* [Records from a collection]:
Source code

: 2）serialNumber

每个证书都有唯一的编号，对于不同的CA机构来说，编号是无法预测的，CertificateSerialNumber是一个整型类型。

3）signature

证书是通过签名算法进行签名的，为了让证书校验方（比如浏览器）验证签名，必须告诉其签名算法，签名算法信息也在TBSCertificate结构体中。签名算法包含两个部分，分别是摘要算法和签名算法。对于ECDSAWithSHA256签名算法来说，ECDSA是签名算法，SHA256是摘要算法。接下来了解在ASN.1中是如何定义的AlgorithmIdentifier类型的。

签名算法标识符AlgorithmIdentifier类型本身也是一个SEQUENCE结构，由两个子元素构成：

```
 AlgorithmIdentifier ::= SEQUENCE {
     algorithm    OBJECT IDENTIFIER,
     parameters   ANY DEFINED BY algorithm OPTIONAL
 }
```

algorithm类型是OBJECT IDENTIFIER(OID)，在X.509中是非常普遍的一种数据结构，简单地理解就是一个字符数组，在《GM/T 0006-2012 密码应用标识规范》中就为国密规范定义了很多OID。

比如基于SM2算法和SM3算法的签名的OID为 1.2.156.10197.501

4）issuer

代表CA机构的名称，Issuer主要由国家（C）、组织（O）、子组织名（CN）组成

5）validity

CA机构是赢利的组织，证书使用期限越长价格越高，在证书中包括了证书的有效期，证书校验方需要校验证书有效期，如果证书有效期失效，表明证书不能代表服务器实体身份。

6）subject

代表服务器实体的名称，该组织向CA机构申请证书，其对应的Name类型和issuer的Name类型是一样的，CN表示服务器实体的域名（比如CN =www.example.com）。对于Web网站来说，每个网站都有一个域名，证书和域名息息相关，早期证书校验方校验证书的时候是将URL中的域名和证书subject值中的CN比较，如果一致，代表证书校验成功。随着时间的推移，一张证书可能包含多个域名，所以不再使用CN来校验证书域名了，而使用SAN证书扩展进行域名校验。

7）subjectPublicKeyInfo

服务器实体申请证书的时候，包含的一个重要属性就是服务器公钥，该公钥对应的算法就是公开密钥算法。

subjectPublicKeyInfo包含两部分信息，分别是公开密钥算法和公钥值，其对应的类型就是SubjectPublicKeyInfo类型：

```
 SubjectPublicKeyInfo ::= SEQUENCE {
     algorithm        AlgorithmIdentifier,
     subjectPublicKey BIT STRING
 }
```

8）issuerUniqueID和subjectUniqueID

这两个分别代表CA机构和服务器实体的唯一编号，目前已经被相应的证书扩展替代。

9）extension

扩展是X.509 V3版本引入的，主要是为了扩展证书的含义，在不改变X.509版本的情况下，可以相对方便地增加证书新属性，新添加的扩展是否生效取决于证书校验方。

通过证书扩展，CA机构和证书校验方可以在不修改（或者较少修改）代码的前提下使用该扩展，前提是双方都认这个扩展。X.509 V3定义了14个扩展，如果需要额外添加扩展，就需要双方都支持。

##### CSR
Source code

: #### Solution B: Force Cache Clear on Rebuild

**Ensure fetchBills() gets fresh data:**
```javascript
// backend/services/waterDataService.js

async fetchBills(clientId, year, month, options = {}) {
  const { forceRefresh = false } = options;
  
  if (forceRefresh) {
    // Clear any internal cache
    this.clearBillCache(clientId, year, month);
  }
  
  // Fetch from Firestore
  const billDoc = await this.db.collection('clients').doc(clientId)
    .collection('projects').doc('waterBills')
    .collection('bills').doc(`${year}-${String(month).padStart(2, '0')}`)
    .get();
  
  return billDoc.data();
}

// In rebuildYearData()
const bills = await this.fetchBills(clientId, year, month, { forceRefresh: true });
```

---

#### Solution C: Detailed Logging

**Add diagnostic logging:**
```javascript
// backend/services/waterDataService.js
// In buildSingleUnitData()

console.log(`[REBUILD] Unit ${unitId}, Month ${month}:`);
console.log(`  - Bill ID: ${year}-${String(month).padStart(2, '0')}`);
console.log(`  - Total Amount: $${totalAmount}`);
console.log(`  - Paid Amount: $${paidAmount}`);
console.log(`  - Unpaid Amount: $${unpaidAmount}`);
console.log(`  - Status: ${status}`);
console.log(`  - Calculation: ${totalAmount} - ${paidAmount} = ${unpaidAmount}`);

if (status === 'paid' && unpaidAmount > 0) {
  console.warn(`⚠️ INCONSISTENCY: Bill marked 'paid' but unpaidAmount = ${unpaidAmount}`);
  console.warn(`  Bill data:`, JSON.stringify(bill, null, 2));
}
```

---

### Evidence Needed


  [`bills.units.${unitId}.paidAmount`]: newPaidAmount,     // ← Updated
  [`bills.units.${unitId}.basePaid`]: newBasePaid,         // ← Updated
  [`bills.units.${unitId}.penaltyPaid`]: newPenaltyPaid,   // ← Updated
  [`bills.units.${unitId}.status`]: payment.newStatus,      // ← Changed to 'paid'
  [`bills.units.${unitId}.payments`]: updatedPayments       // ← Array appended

* [Task statement]: Every line above in which the word "unitId" is present must be copied into the answer.

* [Expected answer]:
console.log(`[REBUILD] Unit ${unitId}, Month ${month}:`);
  [`bills.units.${unitId}.paidAmount`]: newPaidAmount,     // ← Updated
  [`bills.units.${unitId}.basePaid`]: newBasePaid,         // ← Updated
  [`bills.units.${unitId}.penaltyPaid`]: newPenaltyPaid,   // ← Updated
  [`bills.units.${unitId}.status`]: payment.newStatus,      // ← Changed to 'paid'
  [`bills.units.${unitId}.payments`]: updatedPayments       // ← Array appended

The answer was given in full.